Raw data:
################
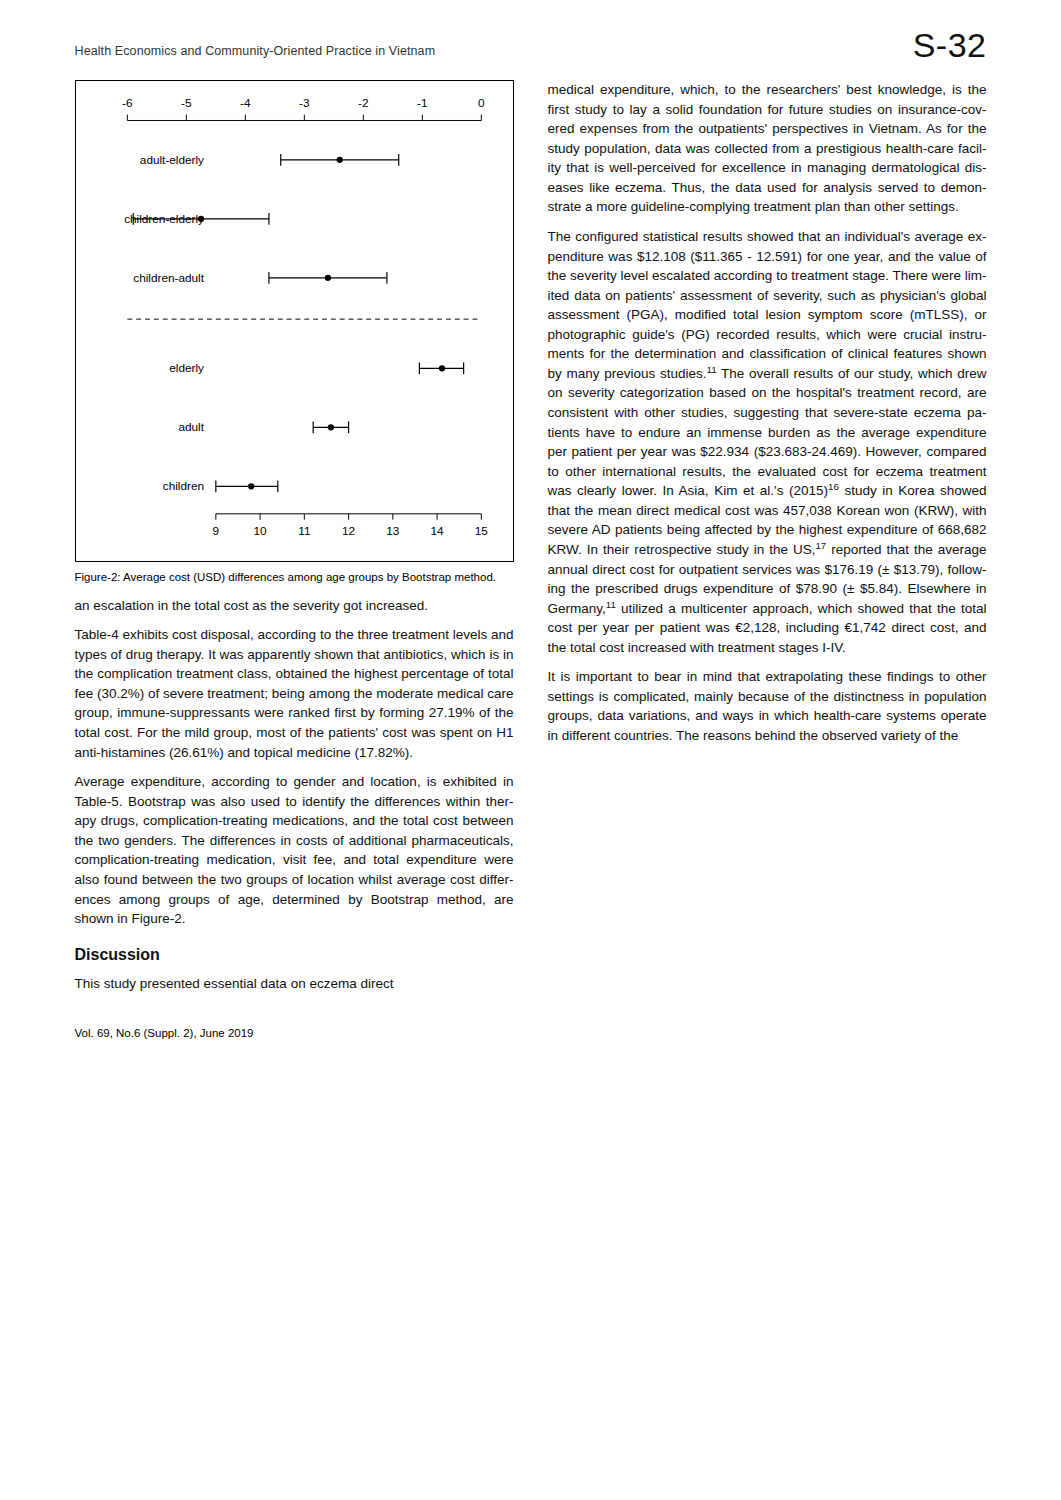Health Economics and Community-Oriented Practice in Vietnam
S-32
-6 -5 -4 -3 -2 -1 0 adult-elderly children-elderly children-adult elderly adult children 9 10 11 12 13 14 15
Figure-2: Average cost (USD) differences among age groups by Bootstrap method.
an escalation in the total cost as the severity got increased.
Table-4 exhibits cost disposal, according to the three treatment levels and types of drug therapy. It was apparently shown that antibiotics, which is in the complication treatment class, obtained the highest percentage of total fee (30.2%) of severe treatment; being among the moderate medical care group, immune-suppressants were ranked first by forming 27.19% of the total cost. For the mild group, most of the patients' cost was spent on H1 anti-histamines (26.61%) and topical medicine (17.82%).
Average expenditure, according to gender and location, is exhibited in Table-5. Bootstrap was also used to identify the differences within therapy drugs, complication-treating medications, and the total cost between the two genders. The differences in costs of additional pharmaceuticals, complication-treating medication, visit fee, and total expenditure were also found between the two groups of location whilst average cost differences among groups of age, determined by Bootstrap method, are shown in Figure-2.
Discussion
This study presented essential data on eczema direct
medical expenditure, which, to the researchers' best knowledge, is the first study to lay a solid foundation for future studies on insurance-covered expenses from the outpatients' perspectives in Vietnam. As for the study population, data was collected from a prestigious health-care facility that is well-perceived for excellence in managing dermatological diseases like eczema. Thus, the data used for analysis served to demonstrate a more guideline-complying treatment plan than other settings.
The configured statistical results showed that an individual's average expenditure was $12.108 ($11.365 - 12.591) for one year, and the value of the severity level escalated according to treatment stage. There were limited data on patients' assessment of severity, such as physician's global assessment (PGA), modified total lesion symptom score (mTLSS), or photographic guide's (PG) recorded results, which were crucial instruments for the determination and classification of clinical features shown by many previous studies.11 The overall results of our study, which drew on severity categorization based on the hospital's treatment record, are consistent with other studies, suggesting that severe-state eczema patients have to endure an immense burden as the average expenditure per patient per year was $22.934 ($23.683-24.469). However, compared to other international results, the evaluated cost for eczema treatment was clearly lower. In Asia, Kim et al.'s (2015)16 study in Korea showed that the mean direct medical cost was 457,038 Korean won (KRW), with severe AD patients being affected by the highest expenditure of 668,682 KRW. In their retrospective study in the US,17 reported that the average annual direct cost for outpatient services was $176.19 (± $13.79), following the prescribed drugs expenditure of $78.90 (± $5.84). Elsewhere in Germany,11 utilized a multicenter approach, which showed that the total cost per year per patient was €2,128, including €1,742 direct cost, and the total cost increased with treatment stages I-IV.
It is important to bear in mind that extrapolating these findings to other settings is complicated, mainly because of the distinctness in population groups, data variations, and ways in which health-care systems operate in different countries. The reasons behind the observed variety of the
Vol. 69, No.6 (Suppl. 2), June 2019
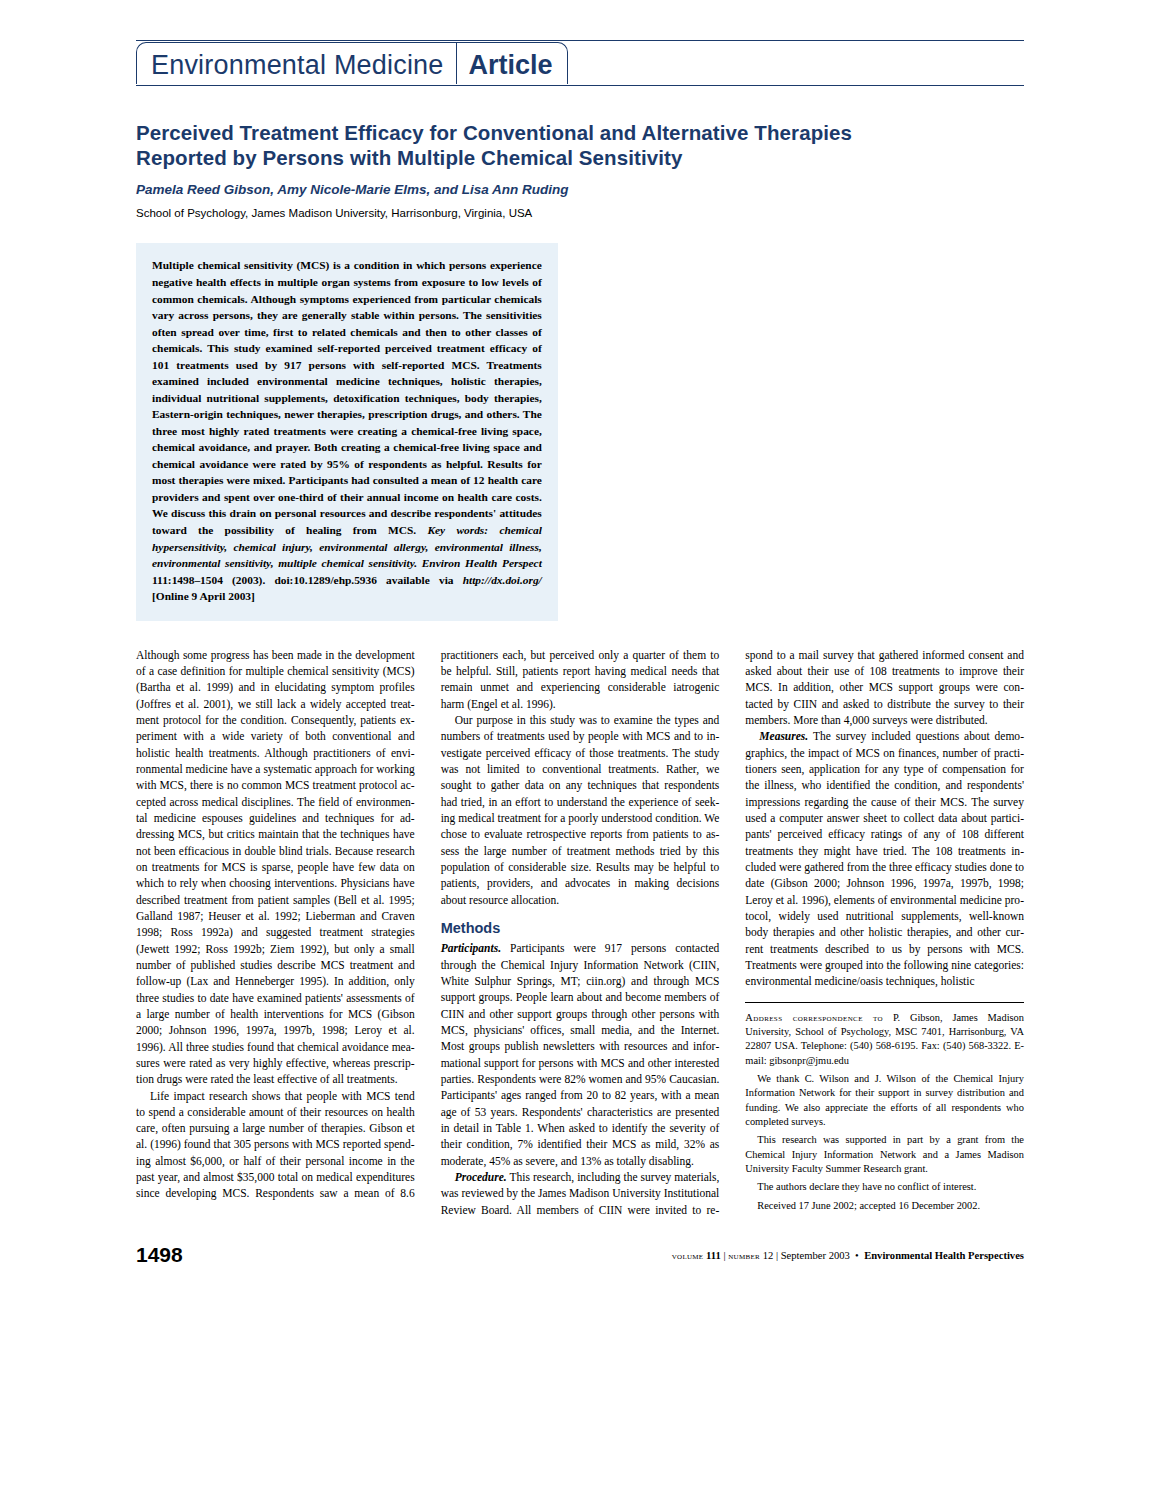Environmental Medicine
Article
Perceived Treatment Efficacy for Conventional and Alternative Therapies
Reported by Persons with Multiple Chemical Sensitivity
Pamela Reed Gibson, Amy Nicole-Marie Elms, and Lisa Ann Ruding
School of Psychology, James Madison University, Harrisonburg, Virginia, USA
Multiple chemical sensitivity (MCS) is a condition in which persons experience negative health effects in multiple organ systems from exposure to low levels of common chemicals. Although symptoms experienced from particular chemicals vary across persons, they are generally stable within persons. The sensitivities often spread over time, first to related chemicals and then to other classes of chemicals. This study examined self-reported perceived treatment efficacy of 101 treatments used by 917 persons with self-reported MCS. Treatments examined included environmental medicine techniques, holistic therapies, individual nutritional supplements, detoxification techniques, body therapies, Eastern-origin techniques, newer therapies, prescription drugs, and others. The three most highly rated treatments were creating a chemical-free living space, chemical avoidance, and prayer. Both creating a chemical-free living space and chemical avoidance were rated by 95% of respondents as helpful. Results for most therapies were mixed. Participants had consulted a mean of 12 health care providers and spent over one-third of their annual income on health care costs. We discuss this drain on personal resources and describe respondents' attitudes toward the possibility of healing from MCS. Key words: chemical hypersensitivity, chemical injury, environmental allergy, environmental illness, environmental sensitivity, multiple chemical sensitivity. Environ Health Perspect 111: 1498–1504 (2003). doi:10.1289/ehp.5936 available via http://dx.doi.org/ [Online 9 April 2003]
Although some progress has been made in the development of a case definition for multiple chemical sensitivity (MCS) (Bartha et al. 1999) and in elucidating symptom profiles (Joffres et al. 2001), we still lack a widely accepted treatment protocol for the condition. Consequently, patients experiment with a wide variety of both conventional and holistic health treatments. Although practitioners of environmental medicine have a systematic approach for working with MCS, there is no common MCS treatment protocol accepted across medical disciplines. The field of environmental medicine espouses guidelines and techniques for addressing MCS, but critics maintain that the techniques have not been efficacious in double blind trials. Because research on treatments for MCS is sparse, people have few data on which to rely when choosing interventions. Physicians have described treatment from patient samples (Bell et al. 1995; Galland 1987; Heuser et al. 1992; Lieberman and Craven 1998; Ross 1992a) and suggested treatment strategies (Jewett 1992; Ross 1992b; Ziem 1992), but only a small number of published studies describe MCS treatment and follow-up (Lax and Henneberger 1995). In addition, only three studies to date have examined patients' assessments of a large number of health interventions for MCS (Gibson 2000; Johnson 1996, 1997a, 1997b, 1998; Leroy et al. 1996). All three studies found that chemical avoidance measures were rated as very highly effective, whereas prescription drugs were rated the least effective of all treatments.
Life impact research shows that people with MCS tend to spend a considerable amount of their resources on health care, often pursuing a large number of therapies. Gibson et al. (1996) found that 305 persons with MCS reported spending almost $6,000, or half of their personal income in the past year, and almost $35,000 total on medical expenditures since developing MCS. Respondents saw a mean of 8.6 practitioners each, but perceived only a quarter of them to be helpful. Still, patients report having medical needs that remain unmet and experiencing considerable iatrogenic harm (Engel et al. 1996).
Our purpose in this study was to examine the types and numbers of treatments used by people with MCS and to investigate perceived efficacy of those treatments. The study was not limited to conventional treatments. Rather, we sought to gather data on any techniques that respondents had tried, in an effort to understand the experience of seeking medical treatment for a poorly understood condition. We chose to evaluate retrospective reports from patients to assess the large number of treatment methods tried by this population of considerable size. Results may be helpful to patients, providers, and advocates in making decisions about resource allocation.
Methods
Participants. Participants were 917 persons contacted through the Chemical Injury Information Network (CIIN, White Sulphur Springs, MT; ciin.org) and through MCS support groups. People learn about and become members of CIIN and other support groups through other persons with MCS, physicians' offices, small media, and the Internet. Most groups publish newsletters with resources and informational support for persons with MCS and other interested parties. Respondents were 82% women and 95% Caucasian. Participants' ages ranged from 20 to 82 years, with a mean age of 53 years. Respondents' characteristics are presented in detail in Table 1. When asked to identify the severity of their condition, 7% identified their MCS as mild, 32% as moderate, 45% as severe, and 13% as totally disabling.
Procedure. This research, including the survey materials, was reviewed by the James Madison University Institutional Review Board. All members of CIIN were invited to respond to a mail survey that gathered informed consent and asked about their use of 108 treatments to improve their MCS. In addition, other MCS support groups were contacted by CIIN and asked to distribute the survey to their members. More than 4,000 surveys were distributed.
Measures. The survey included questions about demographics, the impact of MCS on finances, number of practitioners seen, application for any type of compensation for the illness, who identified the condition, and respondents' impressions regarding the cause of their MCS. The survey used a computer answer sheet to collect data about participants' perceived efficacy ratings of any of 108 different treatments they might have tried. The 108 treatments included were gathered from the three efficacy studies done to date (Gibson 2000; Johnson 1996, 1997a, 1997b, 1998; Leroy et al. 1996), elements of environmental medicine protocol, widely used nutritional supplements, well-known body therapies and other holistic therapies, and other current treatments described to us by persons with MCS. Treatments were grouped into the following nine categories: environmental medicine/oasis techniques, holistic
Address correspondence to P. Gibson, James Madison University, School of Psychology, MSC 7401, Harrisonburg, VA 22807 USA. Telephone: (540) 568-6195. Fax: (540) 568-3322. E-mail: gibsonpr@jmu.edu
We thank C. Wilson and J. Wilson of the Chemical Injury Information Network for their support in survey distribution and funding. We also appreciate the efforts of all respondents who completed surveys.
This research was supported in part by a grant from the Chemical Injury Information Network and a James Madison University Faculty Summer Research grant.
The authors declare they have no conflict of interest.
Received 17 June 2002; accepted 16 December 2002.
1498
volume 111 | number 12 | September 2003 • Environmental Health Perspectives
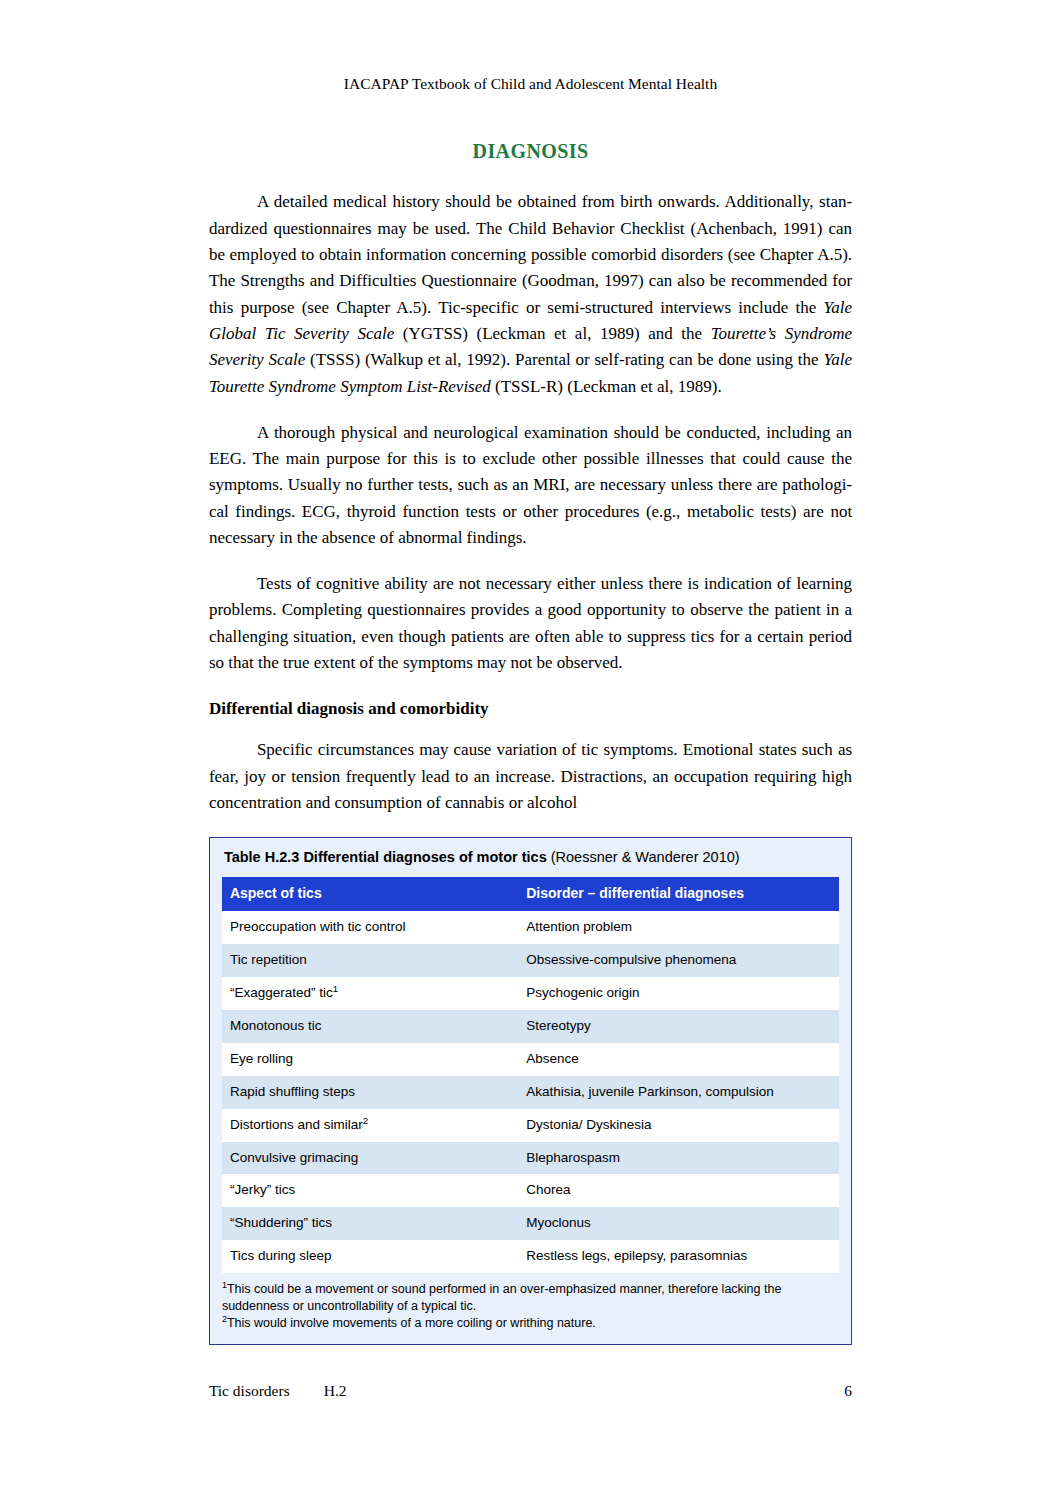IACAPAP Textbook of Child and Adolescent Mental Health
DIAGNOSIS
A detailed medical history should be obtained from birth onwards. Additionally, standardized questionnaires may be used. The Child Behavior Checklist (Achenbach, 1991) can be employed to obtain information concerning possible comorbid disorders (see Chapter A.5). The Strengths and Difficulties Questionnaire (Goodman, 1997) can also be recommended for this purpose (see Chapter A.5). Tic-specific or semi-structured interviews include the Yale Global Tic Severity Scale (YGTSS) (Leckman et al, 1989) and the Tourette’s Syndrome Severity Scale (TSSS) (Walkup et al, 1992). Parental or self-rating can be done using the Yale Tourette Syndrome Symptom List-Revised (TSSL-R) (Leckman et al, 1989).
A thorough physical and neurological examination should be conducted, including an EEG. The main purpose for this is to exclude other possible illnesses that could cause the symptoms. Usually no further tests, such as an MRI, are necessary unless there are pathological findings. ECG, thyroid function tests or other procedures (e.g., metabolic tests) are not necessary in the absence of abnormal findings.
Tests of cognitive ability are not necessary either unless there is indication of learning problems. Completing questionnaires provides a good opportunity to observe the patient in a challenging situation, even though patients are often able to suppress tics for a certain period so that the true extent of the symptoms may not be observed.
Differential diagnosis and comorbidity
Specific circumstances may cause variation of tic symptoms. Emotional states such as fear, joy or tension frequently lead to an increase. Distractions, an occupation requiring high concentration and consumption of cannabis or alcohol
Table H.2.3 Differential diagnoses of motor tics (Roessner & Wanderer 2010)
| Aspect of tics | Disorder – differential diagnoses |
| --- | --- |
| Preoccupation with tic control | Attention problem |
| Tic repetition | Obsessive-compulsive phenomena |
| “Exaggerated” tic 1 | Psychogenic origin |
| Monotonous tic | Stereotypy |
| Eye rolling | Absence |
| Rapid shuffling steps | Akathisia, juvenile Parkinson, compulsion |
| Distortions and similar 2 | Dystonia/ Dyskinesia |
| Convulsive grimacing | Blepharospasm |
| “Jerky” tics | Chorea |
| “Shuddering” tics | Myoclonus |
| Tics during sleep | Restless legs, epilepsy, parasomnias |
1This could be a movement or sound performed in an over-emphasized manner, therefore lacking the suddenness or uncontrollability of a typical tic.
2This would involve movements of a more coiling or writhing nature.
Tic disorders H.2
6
################
Exercise brief: Lines with "Harrisonburg" in the listing above: state how many there are, and nothing else.

Exercise response: 2